EC2 ARM instance crashes randomly "ens5 Could not set DHCPv4 address: Connection timed out"

716 Views Asked by At

So randomly after 7 months of running fine my AWS Ec2 instances running on arm started having this issue. It is inconsistent sometime once a day, sometimes once a week. He are some things I have already explored:

  • CPU does not max out or get close, running 8 cores and my application written in go never uses more than 4 cores and has not gone over 50% of CPU usage.
  • Disk Space sits at 56%.
  • Memory is 15GB capacity we never get close to maxing it.
  • We run an EBS for the disk space.
  • There have been no changes to the VPC.
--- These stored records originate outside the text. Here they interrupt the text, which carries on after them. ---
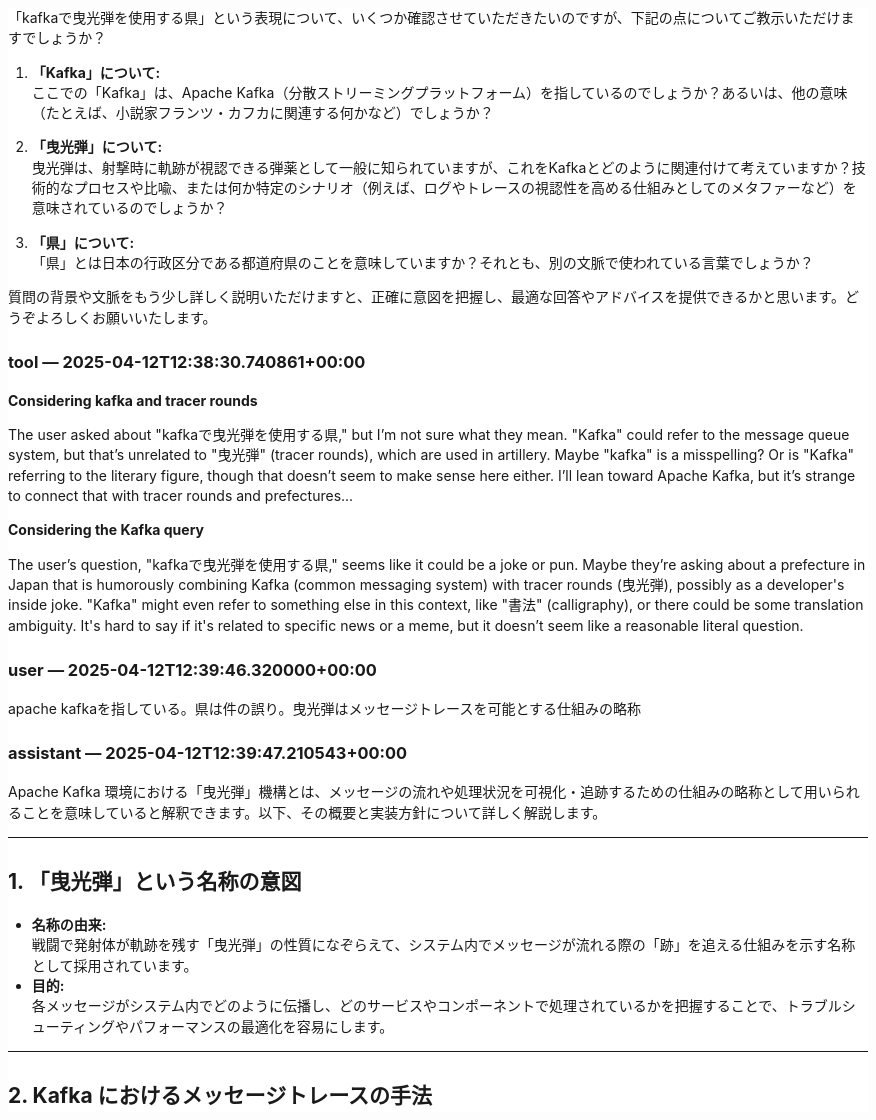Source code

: 「kafkaで曳光弾を使用する県」という表現について、いくつか確認させていただきたいのですが、下記の点についてご教示いただけますでしょうか？

1. **「Kafka」について:**  
   ここでの「Kafka」は、Apache Kafka（分散ストリーミングプラットフォーム）を指しているのでしょうか？あるいは、他の意味（たとえば、小説家フランツ・カフカに関連する何かなど）でしょうか？

2. **「曳光弾」について:**  
   曳光弾は、射撃時に軌跡が視認できる弾薬として一般に知られていますが、これをKafkaとどのように関連付けて考えていますか？技術的なプロセスや比喩、または何か特定のシナリオ（例えば、ログやトレースの視認性を高める仕組みとしてのメタファーなど）を意味されているのでしょうか？

3. **「県」について:**  
   「県」とは日本の行政区分である都道府県のことを意味していますか？それとも、別の文脈で使われている言葉でしょうか？

質問の背景や文脈をもう少し詳しく説明いただけますと、正確に意図を把握し、最適な回答やアドバイスを提供できるかと思います。どうぞよろしくお願いいたします。

### tool — 2025-04-12T12:38:30.740861+00:00

**Considering kafka and tracer rounds**

The user asked about "kafkaで曳光弾を使用する県," but I’m not sure what they mean. "Kafka" could refer to the message queue system, but that’s unrelated to "曳光弾" (tracer rounds), which are used in artillery. Maybe "kafka" is a misspelling? Or is "Kafka" referring to the literary figure, though that doesn’t seem to make sense here either. I’ll lean toward Apache Kafka, but it’s strange to connect that with tracer rounds and prefectures... 


**Considering the Kafka query**

The user’s question, "kafkaで曳光弾を使用する県," seems like it could be a joke or pun. Maybe they’re asking about a prefecture in Japan that is humorously combining Kafka (common messaging system) with tracer rounds (曳光弾), possibly as a developer's inside joke. "Kafka" might even refer to something else in this context, like "書法" (calligraphy), or there could be some translation ambiguity. It's hard to say if it's related to specific news or a meme, but it doesn’t seem like a reasonable literal question.

### user — 2025-04-12T12:39:46.320000+00:00

apache kafkaを指している。県は件の誤り。曳光弾はメッセージトレースを可能とする仕組みの略称

### assistant — 2025-04-12T12:39:47.210543+00:00

Apache Kafka 環境における「曳光弾」機構とは、メッセージの流れや処理状況を可視化・追跡するための仕組みの略称として用いられることを意味していると解釈できます。以下、その概要と実装方針について詳しく解説します。

---

## 1. 「曳光弾」という名称の意図

- **名称の由来:**  
  戦闘で発射体が軌跡を残す「曳光弾」の性質になぞらえて、システム内でメッセージが流れる際の「跡」を追える仕組みを示す名称として採用されています。  
- **目的:**  
  各メッセージがシステム内でどのように伝播し、どのサービスやコンポーネントで処理されているかを把握することで、トラブルシューティングやパフォーマンスの最適化を容易にします。

---

## 2. Kafka におけるメッセージトレースの手法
From what I can tell the issue is the EC2 instance uses Systemd to set the internal network address via DHCP instance. When this fails it, the instances is no longer acting as though it is in the VPC and then SnapD and other services crash and the system needs a reboot before you can access it again.

I found nothing in the logs that pointed to why this happens, it just appears as it is below randomly.

I have read a bunch of other threads talking about ens5 issues but none of them seem to apply to the parameters we have. Any ideas on what is happening here?

Aug 12 17:02:55 systemd-networkd[491]: ens5: Could not set DHCPv4 address: Connection timed out
Aug 12 17:03:04 systemd-networkd[491]: ens5: Failed
Aug 12 17:04:05 systemd[1]: snapd.service: Watchdog timeout (limit 5min)!
Aug 12 17:04:19 systemd[1]: snapd.service: Killing process 545 (snapd) with signal SIGABRT.
1

There are 1 best solutions below

0
cofiem On

It looks like you might be running into this issue of systemd-networkd not "handling a timeout of the netlink reconfiguration stage of a DHCPv4 refresh". It seems to be a bug in systemd-networkd.

" Reproduction steps:

  1. Configure a machine with a DHCPv4 lease on a network with a DHCPv4 server.
  2. Place machine under unusual load sufficient to cause a timeout on netlink requests.
  3. Observe the interface failing with the following logs:
systemd-networkd[139370]: eth0: Could not set DHCPv4 address: Connection timed out
systemd-networkd[139370]: eth0: Failed

It appears to be much easier/more common to produce this situation with unusually high load in a credit based virualized compute environment."